TASK TO COMPLETE | Leave the pictures out. Retype exactly the lines below from the one containing "nose: (89, 45)" through the one containing "left knee: (320, 209)", and no others.

Start of PROVIDED DATA

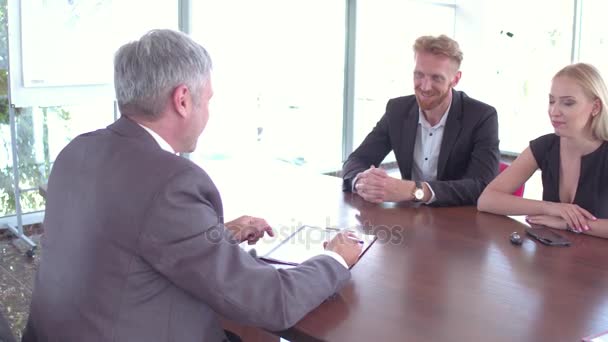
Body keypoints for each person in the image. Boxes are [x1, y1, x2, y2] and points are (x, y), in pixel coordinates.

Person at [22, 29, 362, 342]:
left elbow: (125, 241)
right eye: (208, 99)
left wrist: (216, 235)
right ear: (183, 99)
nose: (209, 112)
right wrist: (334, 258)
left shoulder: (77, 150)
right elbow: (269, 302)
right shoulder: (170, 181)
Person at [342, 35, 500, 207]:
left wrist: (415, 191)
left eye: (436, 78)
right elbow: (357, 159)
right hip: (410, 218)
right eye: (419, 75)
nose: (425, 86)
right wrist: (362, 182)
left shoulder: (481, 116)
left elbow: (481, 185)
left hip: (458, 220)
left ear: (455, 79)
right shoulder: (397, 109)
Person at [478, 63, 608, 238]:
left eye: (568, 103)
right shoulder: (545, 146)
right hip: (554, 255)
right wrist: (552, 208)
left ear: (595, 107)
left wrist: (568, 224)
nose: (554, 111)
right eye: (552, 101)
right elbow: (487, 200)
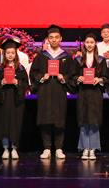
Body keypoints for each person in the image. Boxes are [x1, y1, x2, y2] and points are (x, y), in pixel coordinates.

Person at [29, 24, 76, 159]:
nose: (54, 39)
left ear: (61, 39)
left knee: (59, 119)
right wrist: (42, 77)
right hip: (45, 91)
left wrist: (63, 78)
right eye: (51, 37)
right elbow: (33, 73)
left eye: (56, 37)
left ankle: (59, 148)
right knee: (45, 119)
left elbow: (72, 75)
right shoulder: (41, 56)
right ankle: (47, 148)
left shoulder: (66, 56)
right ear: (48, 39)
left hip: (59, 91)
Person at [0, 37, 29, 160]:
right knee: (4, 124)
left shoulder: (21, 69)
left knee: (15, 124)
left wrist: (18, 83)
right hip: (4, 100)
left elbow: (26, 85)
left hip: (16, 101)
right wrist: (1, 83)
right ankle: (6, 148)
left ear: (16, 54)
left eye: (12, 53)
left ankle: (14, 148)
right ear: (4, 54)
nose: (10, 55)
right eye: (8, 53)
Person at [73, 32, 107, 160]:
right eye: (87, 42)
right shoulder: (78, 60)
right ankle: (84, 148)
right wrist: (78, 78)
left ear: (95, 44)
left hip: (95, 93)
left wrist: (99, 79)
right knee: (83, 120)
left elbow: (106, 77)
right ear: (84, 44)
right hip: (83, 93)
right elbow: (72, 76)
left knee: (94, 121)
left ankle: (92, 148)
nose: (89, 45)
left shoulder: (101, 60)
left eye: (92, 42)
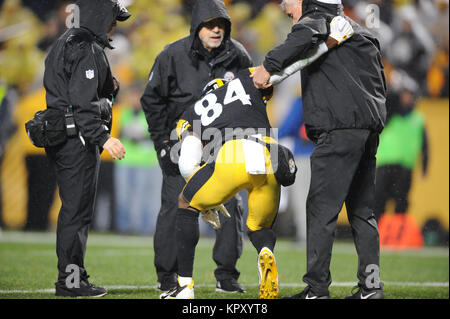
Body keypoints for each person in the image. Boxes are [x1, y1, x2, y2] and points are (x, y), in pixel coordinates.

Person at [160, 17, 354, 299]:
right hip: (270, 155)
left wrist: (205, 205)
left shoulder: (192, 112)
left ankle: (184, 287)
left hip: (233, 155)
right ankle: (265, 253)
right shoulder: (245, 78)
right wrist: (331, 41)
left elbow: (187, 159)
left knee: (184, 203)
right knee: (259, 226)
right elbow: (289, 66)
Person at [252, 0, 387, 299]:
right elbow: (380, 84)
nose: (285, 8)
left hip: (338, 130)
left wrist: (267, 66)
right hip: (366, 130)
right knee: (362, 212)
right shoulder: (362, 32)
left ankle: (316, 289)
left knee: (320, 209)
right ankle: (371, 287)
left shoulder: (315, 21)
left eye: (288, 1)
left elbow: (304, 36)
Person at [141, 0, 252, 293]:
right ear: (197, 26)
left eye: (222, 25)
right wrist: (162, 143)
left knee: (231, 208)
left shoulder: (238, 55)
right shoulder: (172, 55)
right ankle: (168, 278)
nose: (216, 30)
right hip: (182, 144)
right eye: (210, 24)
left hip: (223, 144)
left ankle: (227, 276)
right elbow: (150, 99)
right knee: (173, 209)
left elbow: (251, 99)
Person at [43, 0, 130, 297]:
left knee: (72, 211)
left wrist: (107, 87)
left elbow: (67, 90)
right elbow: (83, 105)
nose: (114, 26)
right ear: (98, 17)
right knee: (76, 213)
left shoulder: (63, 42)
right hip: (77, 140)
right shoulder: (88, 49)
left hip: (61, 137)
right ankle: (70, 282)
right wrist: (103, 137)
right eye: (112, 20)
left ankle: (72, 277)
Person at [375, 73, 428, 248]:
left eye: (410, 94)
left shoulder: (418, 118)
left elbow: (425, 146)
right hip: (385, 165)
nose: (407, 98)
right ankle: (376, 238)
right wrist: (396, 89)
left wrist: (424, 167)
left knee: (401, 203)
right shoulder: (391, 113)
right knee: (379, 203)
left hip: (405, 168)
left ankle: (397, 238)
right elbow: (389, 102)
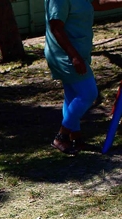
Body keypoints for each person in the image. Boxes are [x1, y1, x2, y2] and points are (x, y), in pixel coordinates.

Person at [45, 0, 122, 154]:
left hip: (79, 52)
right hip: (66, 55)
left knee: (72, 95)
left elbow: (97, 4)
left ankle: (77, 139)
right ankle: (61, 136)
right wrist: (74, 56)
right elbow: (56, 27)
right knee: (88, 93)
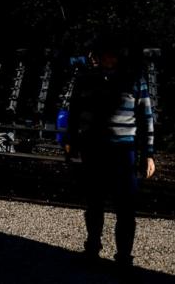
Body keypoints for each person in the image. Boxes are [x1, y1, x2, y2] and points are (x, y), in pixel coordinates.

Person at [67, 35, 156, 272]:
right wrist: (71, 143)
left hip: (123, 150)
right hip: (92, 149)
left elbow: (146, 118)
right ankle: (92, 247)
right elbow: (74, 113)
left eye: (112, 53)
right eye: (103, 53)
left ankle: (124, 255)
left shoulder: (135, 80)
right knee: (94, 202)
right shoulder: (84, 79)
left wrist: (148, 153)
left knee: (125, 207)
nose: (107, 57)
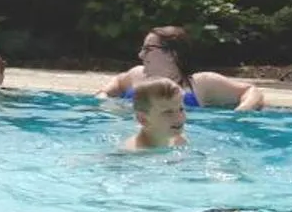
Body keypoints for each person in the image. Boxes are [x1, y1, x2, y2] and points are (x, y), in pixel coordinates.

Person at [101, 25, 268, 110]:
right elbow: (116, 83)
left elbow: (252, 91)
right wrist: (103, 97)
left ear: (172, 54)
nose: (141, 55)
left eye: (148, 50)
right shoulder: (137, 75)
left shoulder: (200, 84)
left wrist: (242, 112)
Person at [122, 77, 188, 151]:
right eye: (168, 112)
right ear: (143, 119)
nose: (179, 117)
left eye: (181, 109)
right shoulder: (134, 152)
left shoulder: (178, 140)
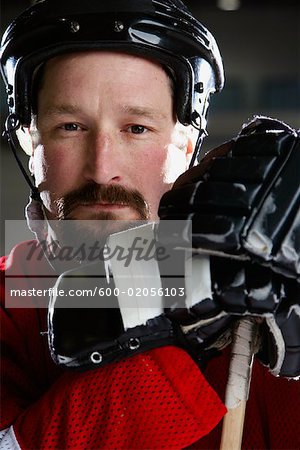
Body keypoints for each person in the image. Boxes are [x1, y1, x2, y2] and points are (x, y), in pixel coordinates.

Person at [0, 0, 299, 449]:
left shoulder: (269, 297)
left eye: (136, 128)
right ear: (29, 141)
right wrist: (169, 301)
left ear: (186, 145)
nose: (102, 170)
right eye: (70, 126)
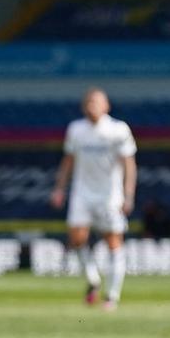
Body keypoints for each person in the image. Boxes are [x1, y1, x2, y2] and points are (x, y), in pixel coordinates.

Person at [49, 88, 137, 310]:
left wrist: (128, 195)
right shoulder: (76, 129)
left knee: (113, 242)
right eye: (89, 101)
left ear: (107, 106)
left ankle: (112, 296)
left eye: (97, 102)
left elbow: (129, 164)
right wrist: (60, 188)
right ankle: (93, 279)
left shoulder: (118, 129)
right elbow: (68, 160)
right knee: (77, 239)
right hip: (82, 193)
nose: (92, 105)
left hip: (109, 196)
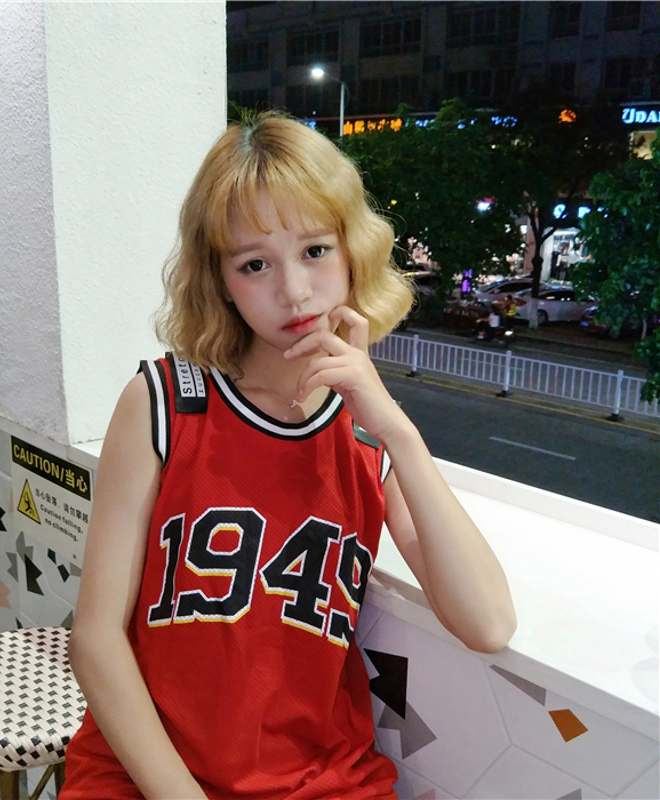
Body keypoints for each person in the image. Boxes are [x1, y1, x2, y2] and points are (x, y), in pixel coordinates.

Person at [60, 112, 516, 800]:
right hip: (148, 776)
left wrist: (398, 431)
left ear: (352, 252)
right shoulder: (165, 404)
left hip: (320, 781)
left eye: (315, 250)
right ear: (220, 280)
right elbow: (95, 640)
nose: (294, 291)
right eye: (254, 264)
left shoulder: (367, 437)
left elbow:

End of PROVIDED DATA

REPLY TO THE TASK |
nose: (89, 45)
left shoulder: (101, 60)
left eye: (92, 42)
Body keypoints for each person in the image. Boxes are [x1, y1, x2, y2] and points are (x, y), in pixel coordinates.

Person at [160, 17, 354, 299]:
right hip: (270, 155)
left wrist: (205, 205)
left shoulder: (192, 112)
left ankle: (184, 287)
left hip: (233, 155)
right ankle: (265, 253)
right shoulder: (245, 78)
right wrist: (331, 41)
left elbow: (187, 159)
left knee: (184, 203)
right knee: (259, 226)
right elbow: (289, 66)
Person at [252, 0, 387, 299]:
right elbow: (380, 84)
nose: (285, 8)
left hip: (338, 130)
left wrist: (267, 66)
right hip: (366, 130)
right knee: (362, 212)
right shoulder: (362, 32)
left ankle: (316, 289)
left knee: (320, 209)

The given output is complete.